New Jersey Human Services Commissioner
- In office June 21, 2007 – February 28, 2015
- Governor: Jon Corzine Chris Christie
- Succeeded by: Elizabeth Connolly

Personal details
- Born: Englewood, New Jersey
- Spouse: Richard Fiore
- Children: 2
- Alma mater: Drew University Rutgers School of Law

= Jennifer Velez =

American lawyer

Jennifer Velez (born 1965 or 1966) is the former Human Services Commissioner for the state of New Jersey. As Commissioner, it was she oversaw New Jersey's Department of Human Services. She served as Commissioner from 2007 to 2015 under Governors Jon Corzine and Chris Christie.

==Early life and education==
Velez was born in Englewood, New Jersey. Velez's parents divorced when she was still a toddler. Velez's family struggled financially, at times relying on public assistance programs. Velez's mother remarried and the family lived in South Hackensack before moving to a trailer park in Moonachie, New Jersey. Her mother worked as a secretary and her step-father worked in a factory. At a young age, Velez worked two paper routes to earn money. Velez attended Wood-Ridge High School and later Drew University.

After graduating from Drew, Velez spent a year working in the underwriting department of an insurance company. She then returned to school, attending Rutgers Law School.

==Career==

=== Early career ===
After graduating from law school, Velez began practicing law at Day Pitney. The focus of her practice was labor and employment law. Velez was unhappy in private practice and decided to move to government work after reading a newspaper profile of Bill Waldman, then the longest serving Commissioner of the Department of Human Services. Velez responded to the idea of working with people who needed help and began seeking out a job in the government. Velez's government job was working of the Chief Counsel's office during Republican Governor Christie Todd Whitman's time in office. Velez asked to be assigned to Human Services. She became Deputy Commissioner of the Department of Human Services in 2006.

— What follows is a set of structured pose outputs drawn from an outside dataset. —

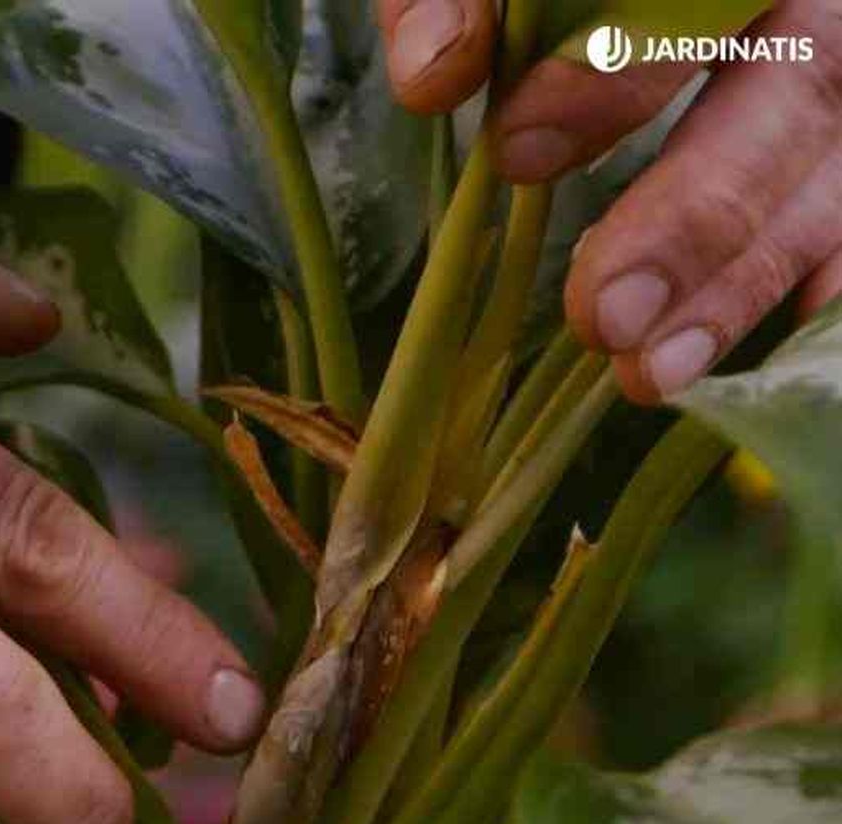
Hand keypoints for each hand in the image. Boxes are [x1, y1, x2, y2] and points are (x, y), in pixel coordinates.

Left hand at [378, 0, 841, 400]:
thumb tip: (434, 72)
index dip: (611, 77)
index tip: (515, 150)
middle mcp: (817, 6)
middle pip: (793, 99)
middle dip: (693, 217)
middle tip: (602, 316)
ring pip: (828, 183)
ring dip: (736, 288)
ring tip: (646, 374)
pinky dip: (817, 290)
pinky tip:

===State Human Services Commissioner===
Governor Jon Corzine appointed Velez the State Human Services Commissioner in February 2007. She was confirmed and sworn in on June 21, 2007. As Commissioner, Velez was responsible for running the Department of Human Services, New Jersey's largest agency. The agency employed 15,000 people and had the largest budget of any individual state department. Following Chris Christie's election as governor in 2009, he reappointed Velez to the position of commissioner.

During her tenure, Velez worked constructively with state legislatures and social services professionals. Velez advocated for individuals with developmental disabilities to live in homes that allow them to be part of the community. Velez oversaw the Medicaid expansion in New Jersey under the Affordable Care Act, providing Medicaid coverage for an additional 300,000 people statewide. Velez helped the state of New Jersey secure a waiver for a Medicaid overhaul in the state in 2012.

The advocacy group Disability Rights New Jersey filed two major lawsuits filed against the state of New Jersey. The group accused the state of improperly segregating people with mental illnesses developmental disabilities. Velez was also criticized for the closing of two developmental centers and a psychiatric hospital which she oversaw. Critics of the closings, including disability advocates and family members of patients, argued the process was rushed and influenced by politics.

In February 2015, Velez announced she would be leaving her post as Commissioner at the end of that month. Her eight-year tenure in the position was the longest in New Jersey history. Upon her resignation, Governor Christie praised Velez as "one of the smartest and most dedicated people" he knew in government and a "tremendous advocate in our efforts to deliver effective, cost-efficient, and high quality services to the most vulnerable New Jerseyans." Velez was succeeded in the position by her chief of staff, Elizabeth Connolly. Connolly was sworn in as Acting Commissioner on February 28, 2015.

===Return to private sector===
Upon leaving the position of Commissioner, Velez accepted a position as Senior Vice President for Strategy and Planning at Barnabas Health. She officially joined Barnabas Health on March 10, 2015. In January 2016 was promoted to Senior Vice President of Population and Behavioral Health Integration, Barnabas Health.

==Personal life==
Velez is married to Richard Fiore, a pharmaceutical industry marketing consultant. The couple has two children.